5 Questions with Natacha Diels
1. What themes do you pursue in your work?
I primarily consider myself a collage artist— using as source material existing concrete music/sound/video. I do this to repurpose the emotional response to the material, pay respect to others, mark history through relevant reference, and also largely because of the sheer joy of creating in this manner. Broadly, I attempt to make art that approaches life and currently, highlights its absurdity by treading the tenuous line separating profound mundanity and a nearly fantastical loss of touch with reality.
2. What inspires you to create music?
Someone pointed out to me recently that I work compulsively, and that part of that compulsion is resultant from seeking time alone. That’s probably not exactly an inspiration… but I feel compelled to make things fairly constantly, either for nobody or for somebody or professionally. Musical ideas come from the material with which I am working, or the favorite sounds and tricks and words and songs of the people with whom I am working.
3. Who are your biggest influences?
The people I love.

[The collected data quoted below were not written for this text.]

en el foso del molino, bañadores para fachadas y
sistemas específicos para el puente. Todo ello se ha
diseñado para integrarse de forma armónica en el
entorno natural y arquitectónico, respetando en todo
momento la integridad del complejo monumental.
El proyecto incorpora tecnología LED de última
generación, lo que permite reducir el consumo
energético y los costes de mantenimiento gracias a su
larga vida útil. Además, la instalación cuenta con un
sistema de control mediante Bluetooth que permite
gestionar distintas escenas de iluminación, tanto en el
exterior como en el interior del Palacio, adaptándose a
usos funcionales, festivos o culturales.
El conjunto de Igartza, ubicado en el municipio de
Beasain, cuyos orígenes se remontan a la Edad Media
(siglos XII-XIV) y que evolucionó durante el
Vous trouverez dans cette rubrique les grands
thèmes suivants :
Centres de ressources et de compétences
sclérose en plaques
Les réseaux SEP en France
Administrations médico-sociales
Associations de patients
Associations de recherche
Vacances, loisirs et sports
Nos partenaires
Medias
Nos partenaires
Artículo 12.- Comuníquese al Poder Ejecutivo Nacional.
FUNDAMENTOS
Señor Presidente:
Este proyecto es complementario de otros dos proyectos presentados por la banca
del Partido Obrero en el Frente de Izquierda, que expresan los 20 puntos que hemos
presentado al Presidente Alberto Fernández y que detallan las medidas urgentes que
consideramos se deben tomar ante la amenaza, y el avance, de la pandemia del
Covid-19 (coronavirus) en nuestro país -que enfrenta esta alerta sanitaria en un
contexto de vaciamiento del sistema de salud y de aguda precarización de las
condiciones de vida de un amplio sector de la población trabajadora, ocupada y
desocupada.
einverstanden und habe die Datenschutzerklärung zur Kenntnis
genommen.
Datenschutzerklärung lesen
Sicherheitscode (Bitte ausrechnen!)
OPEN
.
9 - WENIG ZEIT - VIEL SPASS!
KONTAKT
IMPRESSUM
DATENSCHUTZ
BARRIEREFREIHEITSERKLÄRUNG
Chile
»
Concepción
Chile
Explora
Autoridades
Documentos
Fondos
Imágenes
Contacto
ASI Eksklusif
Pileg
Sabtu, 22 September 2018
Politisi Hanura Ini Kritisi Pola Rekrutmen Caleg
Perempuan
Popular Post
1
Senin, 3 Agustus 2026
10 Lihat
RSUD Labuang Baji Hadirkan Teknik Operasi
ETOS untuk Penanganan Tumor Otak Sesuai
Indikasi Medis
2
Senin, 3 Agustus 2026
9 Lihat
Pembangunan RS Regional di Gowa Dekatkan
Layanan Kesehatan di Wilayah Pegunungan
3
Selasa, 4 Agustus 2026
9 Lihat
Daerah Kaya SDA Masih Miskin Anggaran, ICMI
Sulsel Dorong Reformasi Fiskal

More specifically, George Lewis was my advisor during my graduate studies and continues to be a huge influence. My Pamplemousse friends. A lot of Sams. Cyndi Lauper comes to mind…
4. What projects are you working on currently?

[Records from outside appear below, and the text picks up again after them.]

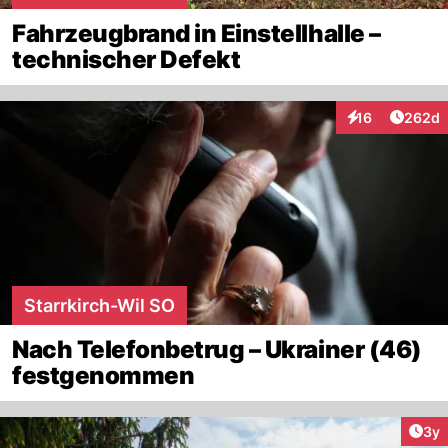
Fahrzeugbrand in Einstellhalle –
technischer Defekt
Artikel
16
262d
Interaktionen
Starrkirch-Wil SO
Nach Telefonbetrug – Ukrainer (46)
festgenommen
Arti
3y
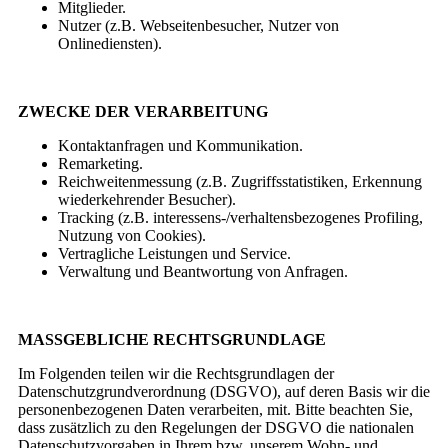
Mitglieder.
Nutzer (z.B. Webseitenbesucher, Nutzer von
Onlinediensten).
ZWECKE DER VERARBEITUNG
Kontaktanfragen und Kommunikation.
Remarketing.
Reichweitenmessung (z.B. Zugriffsstatistiken, Erkennung
wiederkehrender Besucher).
Tracking (z.B. interessens-/verhaltensbezogenes Profiling,
Nutzung von Cookies).
Vertragliche Leistungen und Service.
Verwaltung und Beantwortung von Anfragen.
MASSGEBLICHE RECHTSGRUNDLAGE
Im Folgenden teilen wir die Rechtsgrundlagen der
Datenschutzgrundverordnung (DSGVO), auf deren Basis wir die
personenbezogenen Daten verarbeiten, mit. Bitte beachten Sie,
dass zusätzlich zu den Regelungen der DSGVO die nationalen
Datenschutzvorgaben in Ihrem bzw. unserem Wohn- und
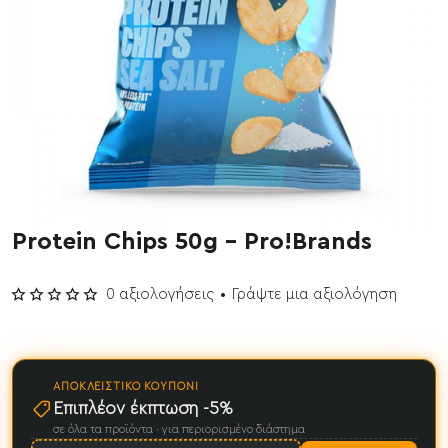
Protein Chips 50g - Pro!Brands
0 αξιολογήσεις
•
Γράψτε μια αξιολόγηση
ΑΠΟΚΛΕΙΣΤΙΚΌ ΚΟΥΠΌΝΙ
Επιπλέον έκπτωση -5%
σε όλα τα προϊόντα · για περιορισμένο διάστημα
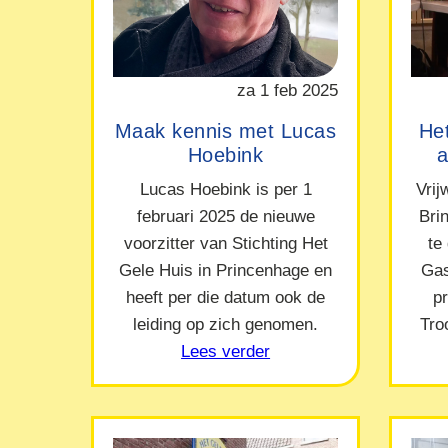
za 1 feb 2025
Maak kennis met Lucas
Het
Hoebink
a
Lucas Hoebink is per 1
Vrij
februari 2025 de nieuwe
Bri
voorzitter van Stichting Het
te
Gele Huis in Princenhage en
Gas
heeft per die datum ook de
p
leiding op zich genomen.
Tro
Lees verder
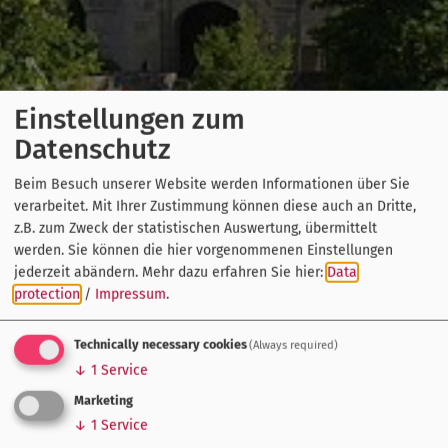
Einstellungen zum
Datenschutz
Beim Besuch unserer Website werden Informationen über Sie
verarbeitet. Mit Ihrer Zustimmung können diese auch an Dritte,
z.B. zum Zweck der statistischen Auswertung, übermittelt
werden. Sie können die hier vorgenommenen Einstellungen
jederzeit abändern.
Mehr dazu erfahren Sie hier:
Data
protection
/
Impressum
.
Technically necessary cookies
(Always required)
↓
1
Service
Marketing
↓
1
Service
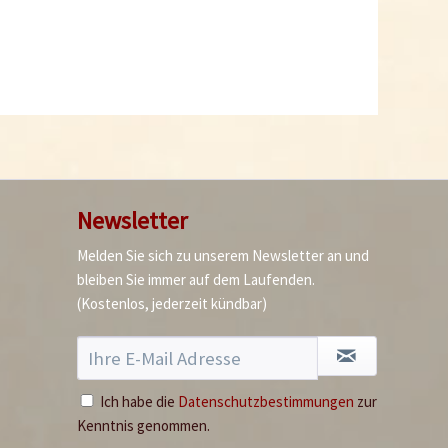
Ausverkauft
Newsletter
Melden Sie sich zu unserem Newsletter an und
bleiben Sie immer auf dem Laufenden.
(Kostenlos, jederzeit kündbar)
Ich habe die
Datenschutzbestimmungen
zur
Kenntnis genommen.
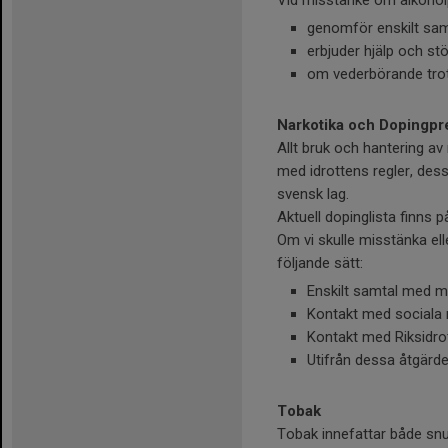
Vid misstanke om alkohol
genomför enskilt sam
erbjuder hjälp och stö
om vederbörande trot
Narkotika och Dopingpr
Allt bruk och hantering av
med idrottens regler, dess
svensk lag.
Aktuell dopinglista finns 
Om vi skulle misstänka el
följande sätt:
Enskilt samtal med 
Kontakt med sociala 
Kontakt med Riksidro
Utifrån dessa åtgärd
Tobak
Tobak innefattar både snus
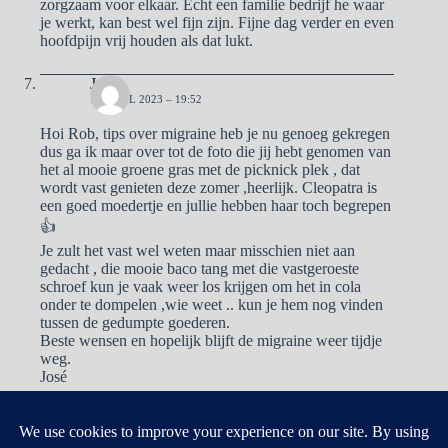
zorgzaam voor elkaar. Echt een familie bedrijf he waar
je werkt, kan best wel fijn zijn. Fijne dag verder en even
hoofdpijn vrij houden als dat lukt.
José
17 APRIL 2023 – 19:52
Hoi Rob, tips over migraine heb je nu genoeg gekregen
dus ga ik maar over tot de foto die jij hebt genomen van
het al mooie groene gras met de picknick plek , dat
wordt vast genieten deze zomer ,heerlijk. Cleopatra is
een goed moedertje en jullie hebben haar toch begrepen
👍
Je zult het vast wel weten maar misschien niet aan
gedacht , die mooie baco tang met die vastgeroeste
schroef kun je vaak weer los krijgen om het in cola
onder te dompelen ,wie weet .. kun je hem nog vinden
tussen de gedumpte goederen.
Beste wensen en hopelijk blijft de migraine weer tijdje
weg.
José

I just finished a music video for a track on Elena Moon Park and Friends’ new album, An Unhurried Journey (Sae Taeryoung); I’m working on Episodes 1 & 2 of a 6-part TV-style miniseries with the JACK Quartet (produced by TIME SPANS 2020); and my group Pamplemousse is doing some prep work for our postponed Darmstadt project, Shadow/Light.
5. What do you enjoy most about teaching and working with students?
I learn so much more from teaching than I ever did from being in school because my students are always asking the hardest questions! And I really love that. I really enjoy how quickly knowledge changes every year— it’s so interesting to see the changes happen as I update my materials, and to try and continually revise for relevance and truth.